Dopo aver omaggiato la musica di Fela Kuti con un ensemble di musica barocca, nel 2013 la Classica Orchestra Afrobeat ha coinvolto i griot africani Sekouba Bambino Diabate e Baba Sissoko in una rilettura di un disco della Bembeya Jazz National del 1969, che a sua volta si ispirava a un canto mandingo dell’800 dedicato a Samory Toure, leggendario imperatore del Mali e ultimo baluardo prima della definitiva colonizzazione dell’Africa Occidentale. Il tutto riletto con gli strumenti della musica barocca europea. «I cultori dell’afrobeat sulla carta si stupiscono per il progetto – spiega Zanotti -, temono un’operazione manierista, poco profonda. Poi però sentono l’energia della musica africana sprigionata da un arsenale di oboe, clavicembalo e viole da gamba».
E il pubblico della classica come la prende?
«Piace la disinvoltura, il ritmo che tiriamo fuori da questo organico antico, poi incuriosisce il recitar-cantando epico dei griot africani. A Perugia, per Radio3, suonammo davanti a un pubblico amante della classica e la cosa funzionò. Piace anche il fatto che improvvisiamo con quegli strumenti».
Pratica aliena alla musica classica ma non alla barocca, giusto?
«Esatto, molta musica barocca viene probabilmente da improvvisazioni trascritte. Il concetto poi di “basso continuo” è vicinissimo alla nostra idea di improvvisazione.

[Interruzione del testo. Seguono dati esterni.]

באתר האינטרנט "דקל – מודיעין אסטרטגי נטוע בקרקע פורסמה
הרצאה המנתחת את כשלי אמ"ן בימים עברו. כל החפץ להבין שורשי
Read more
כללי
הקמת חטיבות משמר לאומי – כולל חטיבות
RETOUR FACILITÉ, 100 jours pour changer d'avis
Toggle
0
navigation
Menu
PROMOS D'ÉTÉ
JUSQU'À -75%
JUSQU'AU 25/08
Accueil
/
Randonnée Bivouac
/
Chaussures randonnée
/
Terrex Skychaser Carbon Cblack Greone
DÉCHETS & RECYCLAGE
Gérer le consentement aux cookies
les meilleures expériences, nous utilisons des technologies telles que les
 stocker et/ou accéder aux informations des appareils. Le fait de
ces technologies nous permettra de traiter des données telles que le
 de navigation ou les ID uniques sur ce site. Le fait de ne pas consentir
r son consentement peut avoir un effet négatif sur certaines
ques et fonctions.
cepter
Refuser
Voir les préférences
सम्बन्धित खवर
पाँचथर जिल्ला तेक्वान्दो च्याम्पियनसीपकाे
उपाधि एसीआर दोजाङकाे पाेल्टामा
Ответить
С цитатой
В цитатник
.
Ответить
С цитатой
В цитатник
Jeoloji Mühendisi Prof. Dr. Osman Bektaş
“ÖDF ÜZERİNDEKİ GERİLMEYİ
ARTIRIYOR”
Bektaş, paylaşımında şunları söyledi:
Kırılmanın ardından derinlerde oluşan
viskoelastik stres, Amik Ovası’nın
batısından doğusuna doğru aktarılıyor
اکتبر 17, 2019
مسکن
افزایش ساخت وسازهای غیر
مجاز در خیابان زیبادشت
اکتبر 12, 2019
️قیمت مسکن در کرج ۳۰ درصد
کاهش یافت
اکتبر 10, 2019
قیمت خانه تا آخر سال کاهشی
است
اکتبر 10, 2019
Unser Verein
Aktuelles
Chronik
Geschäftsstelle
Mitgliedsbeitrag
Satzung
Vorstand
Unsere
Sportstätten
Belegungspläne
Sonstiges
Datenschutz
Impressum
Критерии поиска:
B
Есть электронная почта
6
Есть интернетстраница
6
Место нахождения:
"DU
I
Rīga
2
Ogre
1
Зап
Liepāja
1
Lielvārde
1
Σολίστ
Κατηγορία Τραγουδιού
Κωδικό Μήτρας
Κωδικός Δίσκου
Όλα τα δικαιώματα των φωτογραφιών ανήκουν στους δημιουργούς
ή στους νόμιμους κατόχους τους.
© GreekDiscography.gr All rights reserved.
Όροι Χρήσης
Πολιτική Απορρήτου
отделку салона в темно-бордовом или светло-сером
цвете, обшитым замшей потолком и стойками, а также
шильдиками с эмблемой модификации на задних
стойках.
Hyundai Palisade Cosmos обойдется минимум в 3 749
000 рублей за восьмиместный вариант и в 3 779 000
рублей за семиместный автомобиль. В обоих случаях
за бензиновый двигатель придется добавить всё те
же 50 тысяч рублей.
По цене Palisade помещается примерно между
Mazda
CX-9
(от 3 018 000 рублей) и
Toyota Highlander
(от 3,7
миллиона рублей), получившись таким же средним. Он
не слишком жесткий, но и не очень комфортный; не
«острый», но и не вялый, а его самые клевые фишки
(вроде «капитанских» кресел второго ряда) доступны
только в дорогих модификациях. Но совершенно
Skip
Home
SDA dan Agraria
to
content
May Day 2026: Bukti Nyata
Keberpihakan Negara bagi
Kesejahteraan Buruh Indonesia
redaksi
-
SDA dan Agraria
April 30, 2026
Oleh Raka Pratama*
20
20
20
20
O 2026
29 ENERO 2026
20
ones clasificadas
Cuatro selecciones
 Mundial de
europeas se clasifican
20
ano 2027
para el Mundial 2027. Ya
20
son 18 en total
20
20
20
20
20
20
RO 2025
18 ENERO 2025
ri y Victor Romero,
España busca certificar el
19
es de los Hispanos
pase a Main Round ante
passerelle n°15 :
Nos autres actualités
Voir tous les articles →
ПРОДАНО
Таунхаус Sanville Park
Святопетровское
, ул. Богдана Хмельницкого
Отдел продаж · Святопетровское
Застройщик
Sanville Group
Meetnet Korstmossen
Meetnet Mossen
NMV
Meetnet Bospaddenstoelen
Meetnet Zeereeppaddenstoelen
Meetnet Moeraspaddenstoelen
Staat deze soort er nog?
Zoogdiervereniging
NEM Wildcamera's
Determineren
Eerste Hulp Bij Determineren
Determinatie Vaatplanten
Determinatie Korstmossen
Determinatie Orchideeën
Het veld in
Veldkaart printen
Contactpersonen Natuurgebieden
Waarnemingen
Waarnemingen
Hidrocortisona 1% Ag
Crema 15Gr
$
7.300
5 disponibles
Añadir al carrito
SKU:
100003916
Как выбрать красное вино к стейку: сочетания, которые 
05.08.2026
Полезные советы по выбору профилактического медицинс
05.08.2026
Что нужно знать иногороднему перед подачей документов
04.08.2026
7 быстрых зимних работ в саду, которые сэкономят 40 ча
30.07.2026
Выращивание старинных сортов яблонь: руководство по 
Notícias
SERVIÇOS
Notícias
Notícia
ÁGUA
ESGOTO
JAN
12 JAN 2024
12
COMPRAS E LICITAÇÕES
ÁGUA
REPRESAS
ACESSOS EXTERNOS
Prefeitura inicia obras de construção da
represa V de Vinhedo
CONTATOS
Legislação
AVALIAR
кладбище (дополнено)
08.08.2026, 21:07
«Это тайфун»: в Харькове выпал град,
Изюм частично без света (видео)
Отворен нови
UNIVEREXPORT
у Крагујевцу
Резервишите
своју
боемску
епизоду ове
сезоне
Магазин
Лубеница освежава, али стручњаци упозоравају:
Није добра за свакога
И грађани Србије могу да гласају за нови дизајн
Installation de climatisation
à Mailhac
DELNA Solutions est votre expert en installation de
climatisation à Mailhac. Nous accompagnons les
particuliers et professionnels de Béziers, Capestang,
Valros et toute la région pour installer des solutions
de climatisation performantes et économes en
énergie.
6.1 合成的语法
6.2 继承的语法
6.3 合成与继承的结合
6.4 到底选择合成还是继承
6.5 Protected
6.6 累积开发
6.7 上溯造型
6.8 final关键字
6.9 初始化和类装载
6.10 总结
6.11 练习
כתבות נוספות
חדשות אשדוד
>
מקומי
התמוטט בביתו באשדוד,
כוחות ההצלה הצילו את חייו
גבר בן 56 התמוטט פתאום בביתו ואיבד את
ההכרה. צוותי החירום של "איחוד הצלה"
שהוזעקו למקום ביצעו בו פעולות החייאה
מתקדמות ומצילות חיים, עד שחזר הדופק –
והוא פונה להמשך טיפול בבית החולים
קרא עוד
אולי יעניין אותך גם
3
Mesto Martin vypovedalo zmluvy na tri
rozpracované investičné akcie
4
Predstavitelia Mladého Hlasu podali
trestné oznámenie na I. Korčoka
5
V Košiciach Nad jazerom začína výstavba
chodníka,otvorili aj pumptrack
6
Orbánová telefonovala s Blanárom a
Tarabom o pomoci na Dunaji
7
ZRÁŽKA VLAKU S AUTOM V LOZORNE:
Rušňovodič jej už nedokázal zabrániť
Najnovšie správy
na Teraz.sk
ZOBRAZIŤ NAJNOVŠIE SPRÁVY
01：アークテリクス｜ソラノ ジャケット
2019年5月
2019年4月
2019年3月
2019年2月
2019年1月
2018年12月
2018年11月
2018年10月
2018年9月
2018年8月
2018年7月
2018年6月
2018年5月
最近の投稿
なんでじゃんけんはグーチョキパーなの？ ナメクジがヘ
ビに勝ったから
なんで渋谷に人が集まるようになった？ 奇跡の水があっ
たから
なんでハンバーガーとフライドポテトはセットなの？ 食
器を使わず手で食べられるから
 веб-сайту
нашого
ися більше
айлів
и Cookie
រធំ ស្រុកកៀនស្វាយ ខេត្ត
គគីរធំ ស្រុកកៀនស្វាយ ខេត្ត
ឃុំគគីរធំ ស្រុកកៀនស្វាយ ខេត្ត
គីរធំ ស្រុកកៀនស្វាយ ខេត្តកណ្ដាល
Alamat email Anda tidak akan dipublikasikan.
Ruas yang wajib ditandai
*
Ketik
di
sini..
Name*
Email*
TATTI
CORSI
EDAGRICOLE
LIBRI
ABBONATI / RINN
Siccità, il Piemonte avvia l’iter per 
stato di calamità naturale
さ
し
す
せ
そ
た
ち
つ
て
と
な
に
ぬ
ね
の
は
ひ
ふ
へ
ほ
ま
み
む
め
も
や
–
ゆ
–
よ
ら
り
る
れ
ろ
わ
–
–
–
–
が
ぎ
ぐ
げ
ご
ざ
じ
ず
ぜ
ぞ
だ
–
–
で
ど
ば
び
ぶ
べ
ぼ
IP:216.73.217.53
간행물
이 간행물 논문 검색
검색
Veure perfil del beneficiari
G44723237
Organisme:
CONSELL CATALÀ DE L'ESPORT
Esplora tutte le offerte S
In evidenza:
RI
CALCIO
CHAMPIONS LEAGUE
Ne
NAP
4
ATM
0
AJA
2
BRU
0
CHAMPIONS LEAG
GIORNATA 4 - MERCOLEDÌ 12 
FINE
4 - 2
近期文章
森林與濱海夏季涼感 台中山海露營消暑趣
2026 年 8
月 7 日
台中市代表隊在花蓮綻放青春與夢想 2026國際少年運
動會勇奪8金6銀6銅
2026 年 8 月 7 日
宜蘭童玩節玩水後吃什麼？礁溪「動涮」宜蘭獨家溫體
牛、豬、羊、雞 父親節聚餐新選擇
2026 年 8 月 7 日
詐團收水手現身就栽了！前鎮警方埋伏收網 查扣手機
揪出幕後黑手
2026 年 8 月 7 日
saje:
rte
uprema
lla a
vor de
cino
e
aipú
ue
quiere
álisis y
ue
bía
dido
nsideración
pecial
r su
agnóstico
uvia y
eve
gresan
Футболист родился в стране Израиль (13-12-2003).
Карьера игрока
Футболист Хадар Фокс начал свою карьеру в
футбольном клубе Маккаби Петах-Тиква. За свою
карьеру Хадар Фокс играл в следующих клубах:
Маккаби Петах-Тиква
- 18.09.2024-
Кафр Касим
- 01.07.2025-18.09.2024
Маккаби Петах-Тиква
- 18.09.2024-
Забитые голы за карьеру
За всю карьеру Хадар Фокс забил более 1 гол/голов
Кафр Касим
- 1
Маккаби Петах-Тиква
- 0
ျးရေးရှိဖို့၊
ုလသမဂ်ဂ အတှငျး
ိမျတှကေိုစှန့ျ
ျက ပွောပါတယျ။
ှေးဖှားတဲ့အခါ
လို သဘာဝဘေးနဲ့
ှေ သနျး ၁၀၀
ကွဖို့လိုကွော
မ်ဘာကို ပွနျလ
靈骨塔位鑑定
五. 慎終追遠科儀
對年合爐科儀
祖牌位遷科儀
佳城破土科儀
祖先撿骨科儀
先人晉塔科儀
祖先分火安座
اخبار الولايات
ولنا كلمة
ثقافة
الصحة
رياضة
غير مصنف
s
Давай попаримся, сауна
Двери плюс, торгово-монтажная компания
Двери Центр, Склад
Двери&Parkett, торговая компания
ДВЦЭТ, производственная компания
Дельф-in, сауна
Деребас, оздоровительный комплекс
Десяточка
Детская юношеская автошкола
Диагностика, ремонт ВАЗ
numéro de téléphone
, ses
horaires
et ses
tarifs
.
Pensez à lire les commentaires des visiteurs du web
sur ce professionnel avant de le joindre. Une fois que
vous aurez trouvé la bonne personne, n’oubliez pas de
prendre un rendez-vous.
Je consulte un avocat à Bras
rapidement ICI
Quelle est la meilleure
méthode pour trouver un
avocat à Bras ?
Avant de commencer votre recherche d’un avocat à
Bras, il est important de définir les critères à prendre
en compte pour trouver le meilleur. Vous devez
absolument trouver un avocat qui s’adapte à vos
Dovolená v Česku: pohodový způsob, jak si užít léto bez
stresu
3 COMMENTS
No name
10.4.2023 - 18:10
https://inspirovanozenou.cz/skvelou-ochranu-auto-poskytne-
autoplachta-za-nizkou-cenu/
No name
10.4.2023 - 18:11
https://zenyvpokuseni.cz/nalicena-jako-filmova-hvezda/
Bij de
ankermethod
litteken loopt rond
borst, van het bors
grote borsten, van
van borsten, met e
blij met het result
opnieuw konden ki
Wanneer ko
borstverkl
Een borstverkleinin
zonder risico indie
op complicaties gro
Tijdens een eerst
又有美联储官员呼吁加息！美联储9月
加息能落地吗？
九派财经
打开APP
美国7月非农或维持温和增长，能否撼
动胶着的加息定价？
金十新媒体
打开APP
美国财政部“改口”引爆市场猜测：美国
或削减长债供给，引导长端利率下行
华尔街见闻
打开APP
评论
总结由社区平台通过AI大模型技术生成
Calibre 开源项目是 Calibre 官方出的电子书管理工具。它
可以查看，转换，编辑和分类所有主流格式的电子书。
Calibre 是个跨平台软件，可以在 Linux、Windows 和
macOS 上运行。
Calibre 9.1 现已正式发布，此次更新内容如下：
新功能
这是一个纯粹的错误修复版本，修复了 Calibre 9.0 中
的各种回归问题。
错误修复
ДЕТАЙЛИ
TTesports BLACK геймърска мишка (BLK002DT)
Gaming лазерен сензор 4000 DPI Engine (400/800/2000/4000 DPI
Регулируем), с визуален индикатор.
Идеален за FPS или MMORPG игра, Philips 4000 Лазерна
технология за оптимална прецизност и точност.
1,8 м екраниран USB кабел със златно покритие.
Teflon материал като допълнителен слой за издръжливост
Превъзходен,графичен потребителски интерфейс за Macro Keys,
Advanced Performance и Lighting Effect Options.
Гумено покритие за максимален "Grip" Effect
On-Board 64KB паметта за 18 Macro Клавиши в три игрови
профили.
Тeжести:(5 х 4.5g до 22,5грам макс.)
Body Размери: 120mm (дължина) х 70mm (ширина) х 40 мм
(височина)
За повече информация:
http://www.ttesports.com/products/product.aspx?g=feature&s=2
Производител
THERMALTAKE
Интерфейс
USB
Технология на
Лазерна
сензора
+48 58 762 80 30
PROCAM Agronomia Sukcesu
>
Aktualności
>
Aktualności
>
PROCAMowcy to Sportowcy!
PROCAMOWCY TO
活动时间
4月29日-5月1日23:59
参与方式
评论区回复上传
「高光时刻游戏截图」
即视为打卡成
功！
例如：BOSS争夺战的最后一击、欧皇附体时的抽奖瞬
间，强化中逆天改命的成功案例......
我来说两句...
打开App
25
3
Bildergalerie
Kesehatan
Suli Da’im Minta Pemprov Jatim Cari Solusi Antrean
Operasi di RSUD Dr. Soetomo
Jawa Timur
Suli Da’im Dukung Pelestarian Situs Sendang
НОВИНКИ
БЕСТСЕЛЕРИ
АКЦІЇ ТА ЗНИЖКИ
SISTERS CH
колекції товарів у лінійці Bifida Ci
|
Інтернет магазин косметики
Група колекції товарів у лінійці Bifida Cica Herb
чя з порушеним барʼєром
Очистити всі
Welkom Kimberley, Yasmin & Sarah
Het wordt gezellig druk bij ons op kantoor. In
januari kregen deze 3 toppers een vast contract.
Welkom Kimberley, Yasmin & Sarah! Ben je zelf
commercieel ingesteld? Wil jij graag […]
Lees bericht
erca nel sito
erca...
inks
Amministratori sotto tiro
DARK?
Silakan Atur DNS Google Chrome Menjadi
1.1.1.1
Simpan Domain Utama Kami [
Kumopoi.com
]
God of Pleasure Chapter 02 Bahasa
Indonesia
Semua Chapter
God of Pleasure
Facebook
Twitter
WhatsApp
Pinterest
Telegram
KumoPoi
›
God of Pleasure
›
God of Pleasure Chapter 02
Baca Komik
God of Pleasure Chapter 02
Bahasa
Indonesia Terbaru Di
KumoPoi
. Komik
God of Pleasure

Più la musica è antica e più viene poi da quella popolare. Nel disco suoniamo anche una passacalle proprio per dimostrare questa vicinanza, chi è abituato al barocco infatti coglie al volo un’operazione come la nostra, che ad altri può apparire di rottura».
Avete suonato l’anno scorso al grande festival di Glastonbury, mentre venerdì sarete all’Auditorium di Roma. Niente male per un progetto così complesso e teoricamente di nicchia…
«No, tra l’altro il concerto di Roma verrà poi trasmesso su Radio 3 e venerdì pomeriggio suoneremo su Radio 1, alle 14.30 nella trasmissione King Kong. E’ un progetto con grandi ambizioni, non si può negare, ed è naturale che salti la fascia media dei club per approdare invece nei festival, vedi il Ravenna Festival che ci ha sostenuto e vedi anche Glastonbury, dove siamo stati i primi italiani di sempre a suonare. Ci hanno chiamato loro, grazie alla “sponsorizzazione” che ci fa spesso Gilles Peterson, un dj della Bbc che è un punto di riferimento per la musica africana».